Это замечание может сочетаться с восхищением по поводу проектов, которые пытаются объединить науку. Открытие Фарадеем магнитооптического эффекта служит уроком всем нам. Стефен Хокинг, великий космолог, назвал свою инаугурационную лекцию в Кэмбриджском университете “Виден ли конец теоретической физики?” Он считает, что да, у нас будет одна общая теория. Но тут же добавляет, что это не коснется большинства физиков, которые должны будут заниматься прикладной физикой, исследуя то, что происходит в каждом отдельном случае.
Приближение
Отношение моделей к теории и явлениям сложны и разнообразны. Приближения кажутся более прямолинейными. Однако Картрайт показывает, что это не так. Наша обычная идея аппроксимации заключается в том, что мы начинаем с чего-либо истинного и, чтобы избежать полной путаницы, записываем уравнение, которое лишь приблизительно правильно.
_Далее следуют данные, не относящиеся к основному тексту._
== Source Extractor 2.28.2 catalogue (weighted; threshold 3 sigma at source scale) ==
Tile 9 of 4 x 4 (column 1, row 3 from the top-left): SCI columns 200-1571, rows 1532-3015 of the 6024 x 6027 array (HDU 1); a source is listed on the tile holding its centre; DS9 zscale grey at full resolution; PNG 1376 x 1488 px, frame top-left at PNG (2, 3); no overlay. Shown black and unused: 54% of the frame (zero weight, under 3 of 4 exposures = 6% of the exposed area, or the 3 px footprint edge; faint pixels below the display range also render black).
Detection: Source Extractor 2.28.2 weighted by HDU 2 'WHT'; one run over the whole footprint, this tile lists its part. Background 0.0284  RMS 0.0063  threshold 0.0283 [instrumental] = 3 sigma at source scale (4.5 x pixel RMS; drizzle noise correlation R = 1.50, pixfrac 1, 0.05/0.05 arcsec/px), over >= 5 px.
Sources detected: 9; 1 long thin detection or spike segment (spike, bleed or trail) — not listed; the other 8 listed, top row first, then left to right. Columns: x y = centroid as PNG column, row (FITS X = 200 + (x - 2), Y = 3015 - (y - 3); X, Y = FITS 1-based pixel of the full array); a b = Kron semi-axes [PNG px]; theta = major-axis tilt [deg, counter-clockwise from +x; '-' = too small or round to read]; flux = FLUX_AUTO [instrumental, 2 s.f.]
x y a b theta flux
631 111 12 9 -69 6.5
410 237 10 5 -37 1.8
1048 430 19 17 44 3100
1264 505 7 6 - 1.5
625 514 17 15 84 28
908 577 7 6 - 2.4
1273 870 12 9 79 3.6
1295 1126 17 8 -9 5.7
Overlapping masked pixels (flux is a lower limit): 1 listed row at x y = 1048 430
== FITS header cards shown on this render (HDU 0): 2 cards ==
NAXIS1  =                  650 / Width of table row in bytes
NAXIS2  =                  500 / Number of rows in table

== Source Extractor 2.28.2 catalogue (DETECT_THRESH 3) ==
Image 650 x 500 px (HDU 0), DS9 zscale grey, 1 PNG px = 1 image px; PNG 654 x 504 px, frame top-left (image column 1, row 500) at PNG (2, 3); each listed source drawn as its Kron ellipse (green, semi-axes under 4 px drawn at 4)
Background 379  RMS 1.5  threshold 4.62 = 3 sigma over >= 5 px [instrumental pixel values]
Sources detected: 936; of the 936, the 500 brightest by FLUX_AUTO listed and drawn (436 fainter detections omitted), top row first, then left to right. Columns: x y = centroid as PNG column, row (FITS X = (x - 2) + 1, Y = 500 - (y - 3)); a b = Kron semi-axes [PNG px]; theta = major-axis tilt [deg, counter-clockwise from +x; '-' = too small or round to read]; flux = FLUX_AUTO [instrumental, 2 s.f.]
Хотя и есть такие приближения в сторону от истины, существует гораздо больше приближений к истине. Во множестве теорий математической физики существует структурное представление, использующее некоторые уравнения на чисто гипотетическом уровне, те уравнения, которые уже являются упрощениями неразрешимых уравнений. Для того, чтобы приспособить их хоть к какому-нибудь уровню феноменологического закона, существуют возможности бесконечных аппроксимаций. Кто-то, изрядно провозившись, обнаруживает, что одно приближение прекрасно соответствует явлениям. Теория ничего не говорит о том, что мы должны использовать именно это приближение. Теория не говорит, что оно истинно. Но оно истинно, если что-либо вообще является истиной. Картрайт утверждает, что теория сама по себе не содержит истины, она помогает нам мыслить, но является всего лишь представлением. Если и имеется какая-либо истина, то она заключается в приближениях, а не в основополагающей теории.
Мир
Картрайт заключает свое вводное эссе, ссылаясь на различение Пьером Дюгемом двух образов мысли (упоминаемое в его работе 1906 года): глубокого, но узкого французского ума и широкого, но неглубокого английского ума. (Здесь мы не будем вдаваться в отдающие шовинизмом уловки и долго задерживаться на том, что математическая физика времен Дюгема развивалась немцами, широкое физическое моделирование, на которое ссылается Дюгем, часто осуществлялось шотландцами, а Лагранж, к примеру, гордился своим итальянским происхождением).
“Французский ум [пишет Картрайт – Я. Х.] видит вещи элегантным, унифицированным образом. Он берет три закона движения Ньютона, закон притяжения и превращает их в прекрасную абстрактную математику Лагранжа. Английский ум, по словам Дюгема, – полная противоположность этому. Он изобретает нечто из шестеренок и блоков и следит за тем, чтобы веревки не перпутались. Он помнит одновременно тысячу различных деталей, не налагая на них абстрактного порядка или организации. Различие между реалистом и мной почти теологическое. Реалист думает, что Создатель вселенной работал как французский математик. Но я считаю, что у Бога неточный английский ум” (стр. 19).
Мне самому больше нравится аргентинский миф Борхеса о библиотеке. Бог не писал Книгу Природы, как представляли себе старые европейцы. Он написал библиотеку, каждая книга которой очень коротка и при этом противоречит всем остальным книгам. Ни одна книга не избыточна. Для каждой книги существует доступный человеку кусочек природы, такой, что именно эта книга, а не какая-либо другая делает возможным понимание, предсказание и влияние на то, что происходит. Это далеко от неточности, это Новое Мировое Лейбницианство. Лейбниц говорил, что Бог выбрал мир с максимизированным многообразием явлений, отбирая при этом простейшие законы. Это так, но лучший способ максимизировать явления и иметь простейшие законы – это сделать законы противоречащими друг другу, когда каждый применяется к тому или этому явлению, но ни один не применяется ко всем сразу.